Since beaches are one of the prime attractions in San Diego, Pacific Beach is facing the brunt of the effects. With 10,000 single-family homes serving as dedicated STVRs, 42 percent are in PB and Mission Beach, according to County Transient Occupancy Tax license records.
While visitors spend money into the economy, Council member Zapf argues that the impact is narrow and doesn’t serve the interests of the community at large. “How many of these vacationers are going take dance or music lessons?” she asked. “How many are going to visit the eye doctor? The cleaners? These are not people supporting the small businesses we start up and depend on for our livelihoods. Restaurants do well, but what about the pet stores?”
Moreover, Zapf worries that investors pouring money into San Diego’s unregulated STVR market to snatch up properties is driving out residents and irreparably damaging the quality of life for those left behind.
“Schools start losing enrollment because families aren’t living here,” she continued. “You start losing your volunteers. You don’t have people joining Neighborhood Watch because you don’t have neighbors anymore ... We cannot say with a straight face that we have a housing shortage and at the same time say, why don’t we just let people buy up all (the homes) for vacation rentals.”
Ban vs Enforcement
While 46 communities along the California coast, such as Santa Monica, Long Beach and Coronado, have banned STVRs outright, City Attorney Elliot said she hasn’t been able to prosecute violators under existing zoning laws because agencies are awaiting firmer guidelines to arise out of the Oct. 23 session.
Any new rules will better define short term rentals on private property, she added.
“The Mayor controls the Code Enforcement Department,” Elliot said. “If I do not receive an investigative report or anything to trigger [action], I don’t prosecute. If you want to see prosecution, I need it on the books. I need the resources and the Mayoral support. I need our City Council to write rules that give me the ability to enforce them. If you get that, I will do that.”
With only two Council members from the coastal zones most affected by STVRs and previous attempts to limit STVRs defeated in the City Council, the odds are against passage of the more restrictive proposal coming from Bry.
Community Call to Action
While Zapf recommends that PB residents write and call other Council members to convey their concerns before the Oct. 23 meeting, John Thickstun, a PB attorney involved in the STVR issue, said that concerned community members can voice their opposition in person by attending the Oct. 5 University Heights Community Association meeting, where District 3 City Council member Chris Ward, one of the sponsors of the more lenient proposal, will be the featured speaker.

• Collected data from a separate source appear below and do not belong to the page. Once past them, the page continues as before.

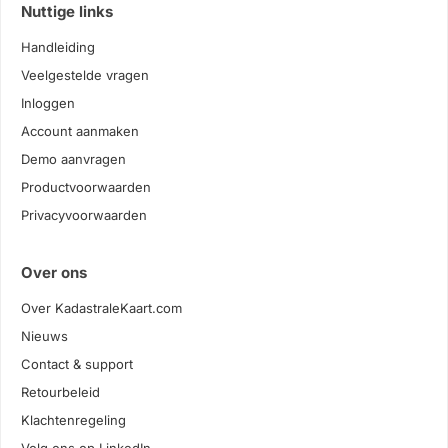
Nuttige links
Handleiding
Veelgestelde vragen
Inloggen
Account aanmaken
Demo aanvragen
Productvoorwaarden
Privacyvoorwaarden
Over ons
Over KadastraleKaart.com
Nieuws
Contact & support
Retourbeleid
Klachtenregeling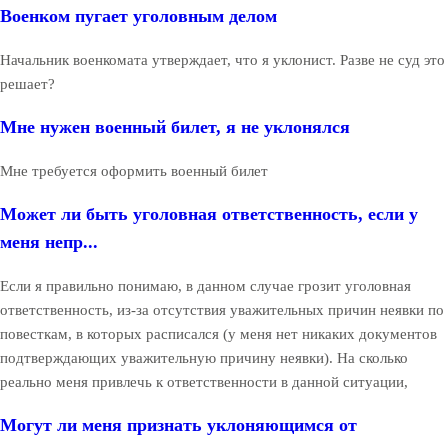
Военком пугает уголовным делом
Начальник военкомата утверждает, что я уклонист. Разве не суд это
решает?
Мне нужен военный билет, я не уклонялся
Мне требуется оформить военный билет
Может ли быть уголовная ответственность, если у
меня непр...
Если я правильно понимаю, в данном случае грозит уголовная
ответственность, из-за отсутствия уважительных причин неявки по
повесткам, в которых расписался (у меня нет никаких документов
подтверждающих уважительную причину неявки). На сколько
реально меня привлечь к ответственности в данной ситуации,
Могут ли меня признать уклоняющимся от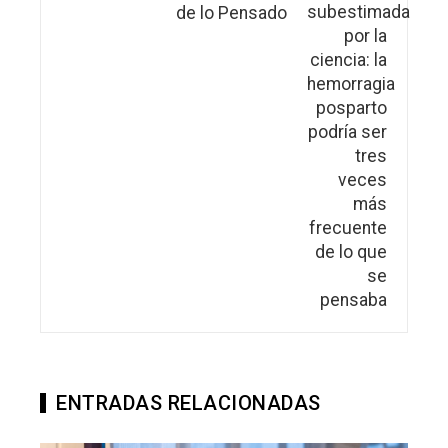
de lo Pensado
ENTRADAS RELACIONADAS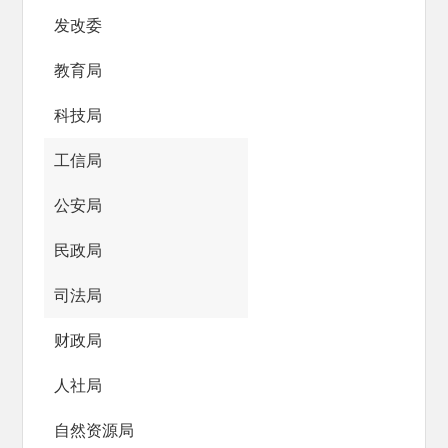
发改委
教育局
科技局
工信局
公安局
民政局
司法局
财政局
人社局
自然资源局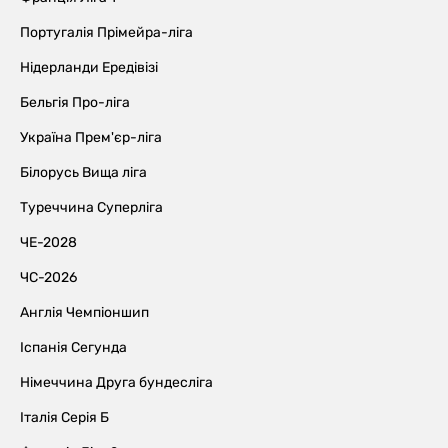
Португалія Прімейра-ліга
Нідерланди Ередівізі
Бельгія Про-ліга
Україна Прем'єр-ліга
Білорусь Вища ліга
Туреччина Суперліга
ЧЕ-2028
ЧС-2026
Англія Чемпіоншип
Іспанія Сегунда
Німеччина Друга бундесліга
Італія Серія Б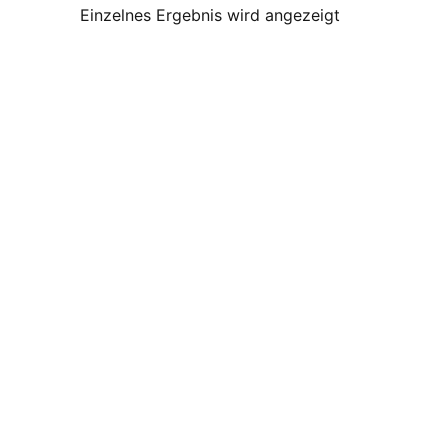
Einzelnes Ergebnis wird angezeigt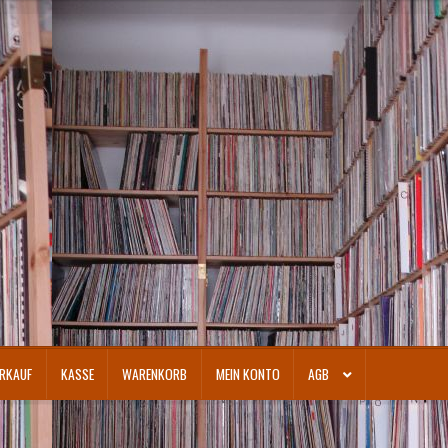
RKAUF
KASSE
WARENKORB
MEIN KONTO
AGB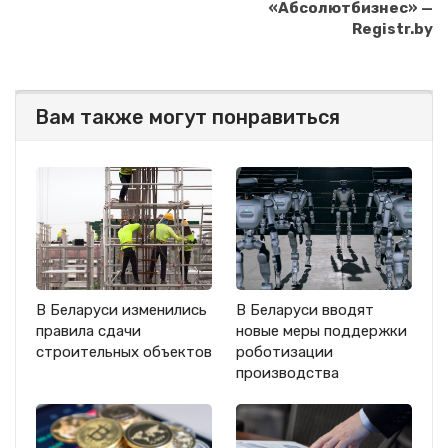
«Абсолютбизнес» —
Registr.by
Вам также могут понравиться
В Беларуси изменились
В Беларуси вводят
правила сдачи
новые меры поддержки
строительных объектов
роботизации
производства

“Council members like Chris Ward are vulnerable because he’s got a ton of these things (STVRs) in his district around Balboa Park,” Thickstun said. “If we can get enough people from the coastal zones to go over there for that meeting, then that’s great. If we can get you all to get down to the Mayor’s office and sit on his desk, that’s even better. That’s what we have to do because we don’t have City Council members that represent enough of us.”
Save San Diego Neighborhoods, a citywide group, is organizing a coalition of hotel owners, hotel workers, labor unions and others to fight against STVRs and plan to march on City Hall before the Oct. 23 meeting.
“[With 10,000 STVRs in San Diego], it doesn’t take a genius to realize when that many homes are used for tourists instead of residents, neighborhoods are going to suffer and eventually die,” said Tom Coats, president of Save San Diego Neighborhoods. “We want our elected leaders to know that this is a serious thing ... The other side has money and influence. We have the people.”